I have an Apple xserve from years ago that I'm trying to install FreeBSD on. I've burned an UEFI DVD image and also an UEFI memstick ISO but the server will not boot from either one. It doesn't matter if I power on the server with the CD or the USB stick, it simply does not boot.

I also tried holding down the c key but I get no boot menu.

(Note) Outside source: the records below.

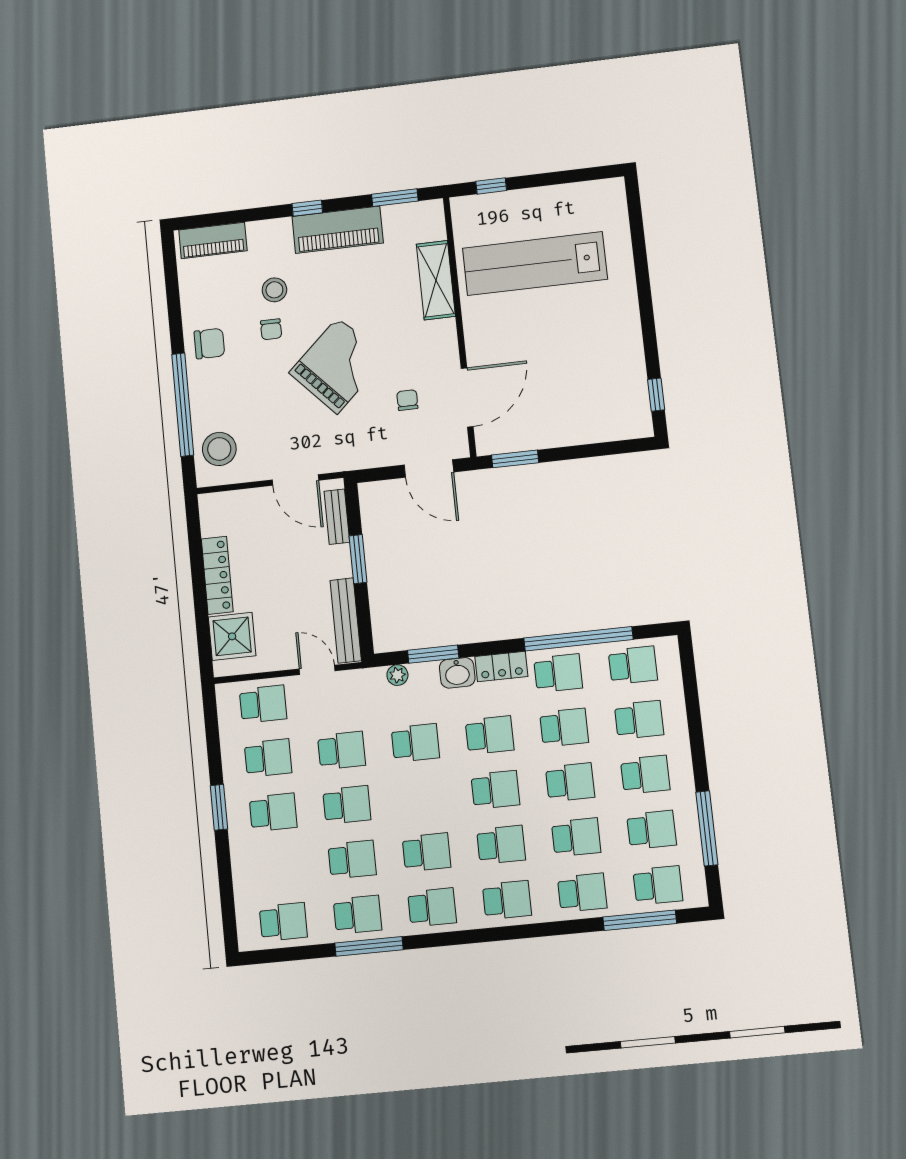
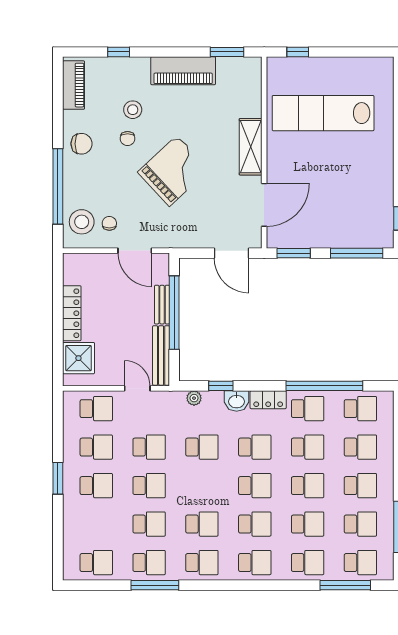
window: (307, 208) -> (119, 52), moved
piano: (213, 240) -> (74, 85), moved, turned -90
shelving: (436, 280) -> (251, 147), moved
chair: (407, 400) -> (109, 223), moved
window: (603, 449) -> (357, 253), added
bench: (337, 517) -> (162, 305), moved
window: (358, 559) -> (174, 313), width x2.11
window: (433, 654) -> (221, 386), width x0.67

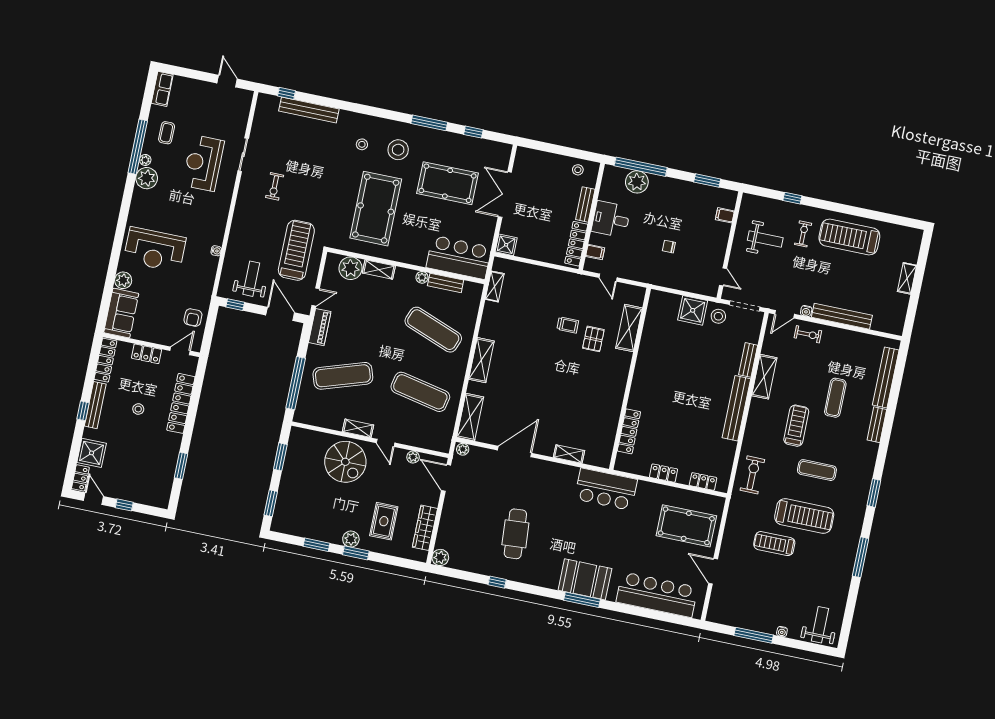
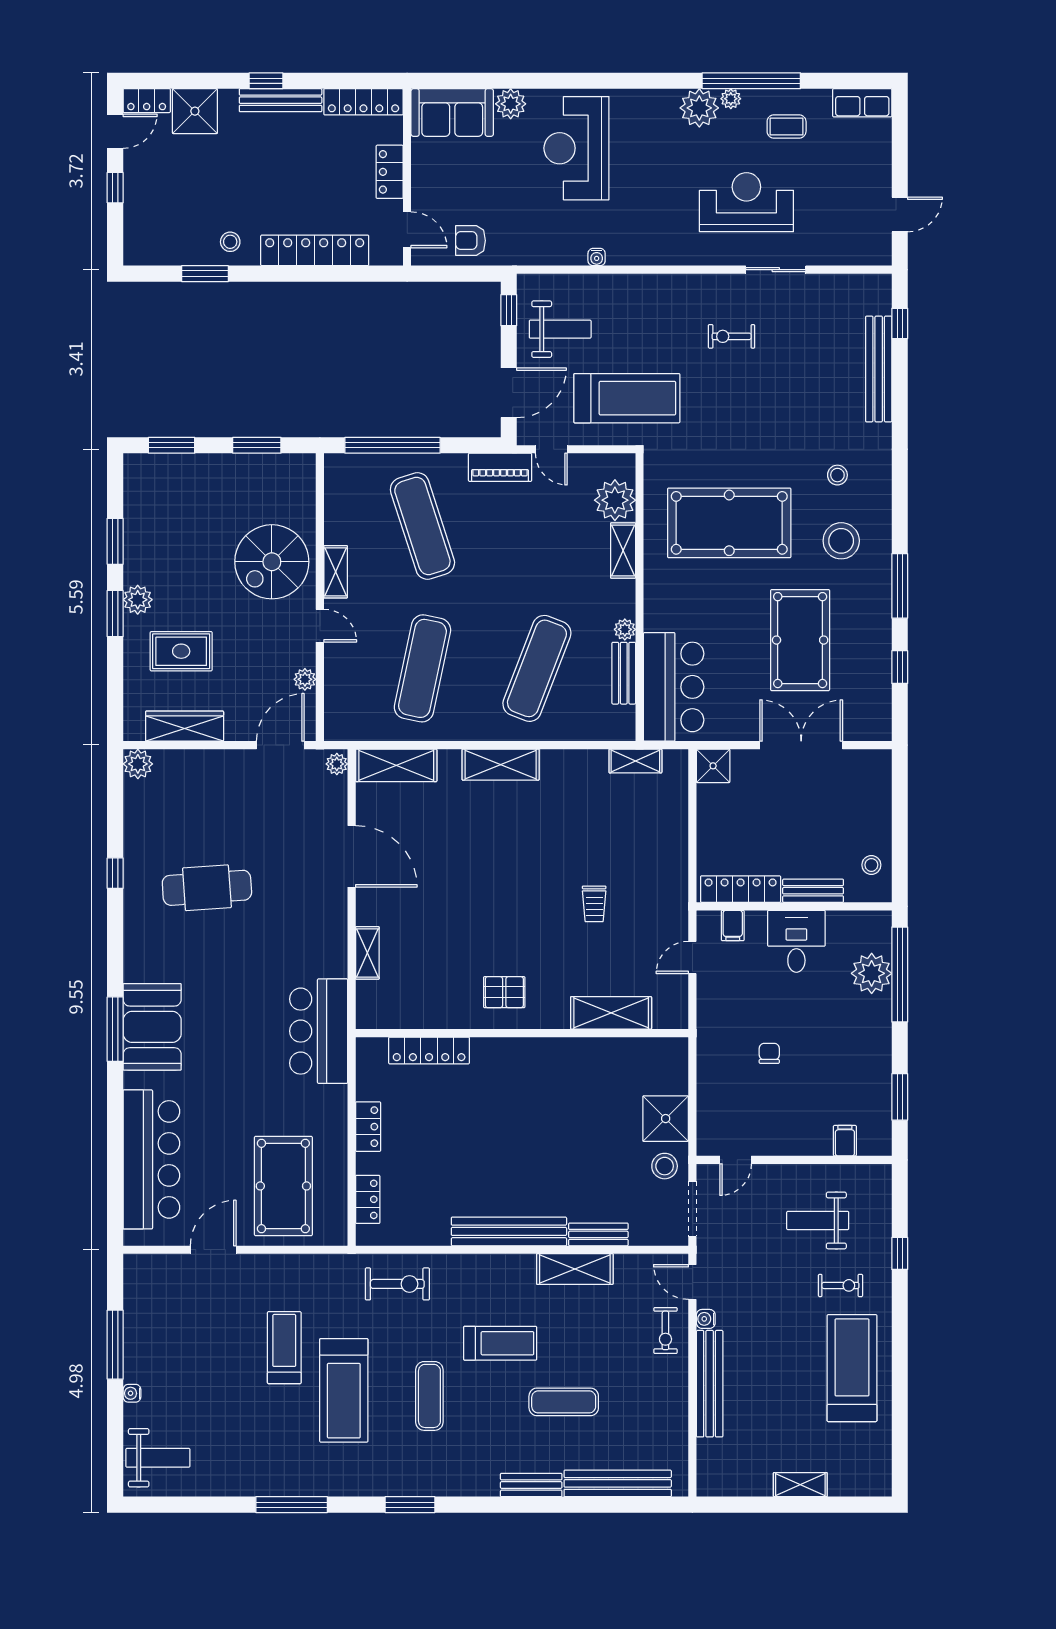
weight bench: (765, 239) -> (818, 1220), turned 90
pallet: (593, 339) -> (504, 992), moved
stool: (138, 409) -> (230, 242), moved
door: (386, 443) -> (320, 626), swing flipped

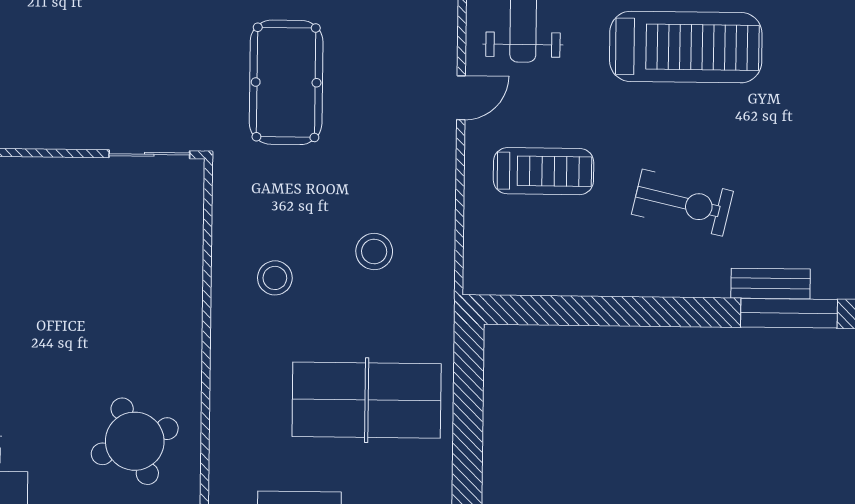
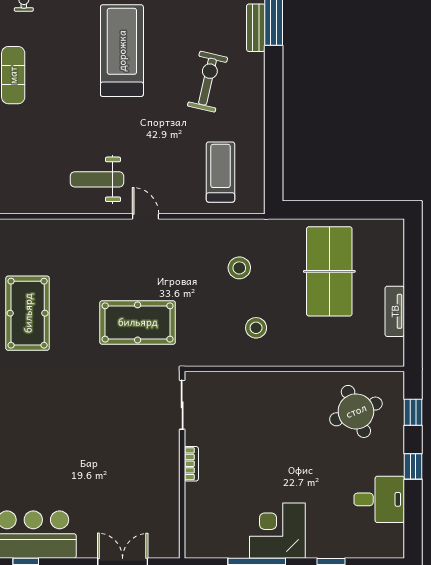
treadmill: (686, 47) -> (122, 51), moved
bookcase: (52, 168) -> (191, 464), added
treadmill: (543, 171) -> (220, 172), moved

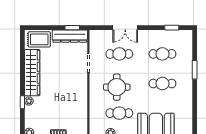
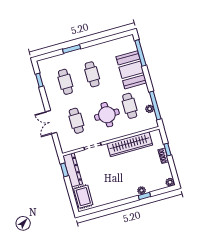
double door: (125, 28) -> (51, 122), swing flipped
wardrobe: (32, 73) -> (130, 144), moved, turned 180

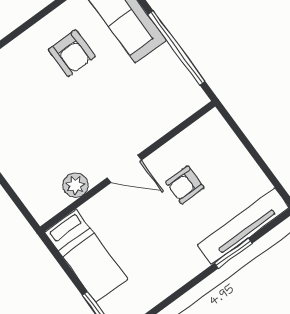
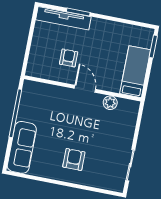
armchair: (72, 53) -> (74, 159), moved
armchair: (185, 185) -> (69, 58), turned -90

Has anyone successfully booted this server with a FreeBSD image?


----------



## junovitch@ (Sep 24, 2015)

That hardware is rather old isn't it?  You may have much better luck with the non-UEFI images.


----------



## kpa (Sep 24, 2015)

Which model is it? The G4 is a powerpc (32-bit) one and uses OpenFirmware. Same with the G5 models except they are powerpc64. Intel Xserve models should be with EFI firmware and you'll have to use the standard amd64/i386 BIOS images with those since the firmware on those doesn't implement UEFI.


----------



## da1 (Sep 24, 2015)

I forgot to mention that I've also tried the amd64 ISO and memstick image. Still no go.


----------



## da1 (Sep 24, 2015)

It seems there is a bug with the EFI version of 10.2. I couldn't find a 11-CURRENT EFI-enabled ISO to test. Is there one?


----------



## Juanitou (Sep 24, 2015)

Sure, they have UEFI boot by default: ftp://ftp.freebsd.org/pub/FreeBSD/snapshots/amd64/amd64/ISO-IMAGES/11.0/


----------



## da1 (Sep 24, 2015)

Ah, ok. I was expecting a separate image with the UEFI word in it, similar to 10.2.


----------



## Allan (Feb 21, 2016)

Were you able to get this working?  I was able to successfully install FreeBSD 10-2 on an XServe G4 with a USB Flash.  If I can share what worked, I would be happy to.


----------



## da1 (Feb 22, 2016)

I haven't tried a USB stick but 11-CURRENT worked from a CD. I've also tried 10.3-RELEASE-BETA1 and BETA2 but they did not boot as well (something with missing framebuffer information - https://lists.freebsd.org/pipermail/freebsd-stable/2016-February/084136.html)


----------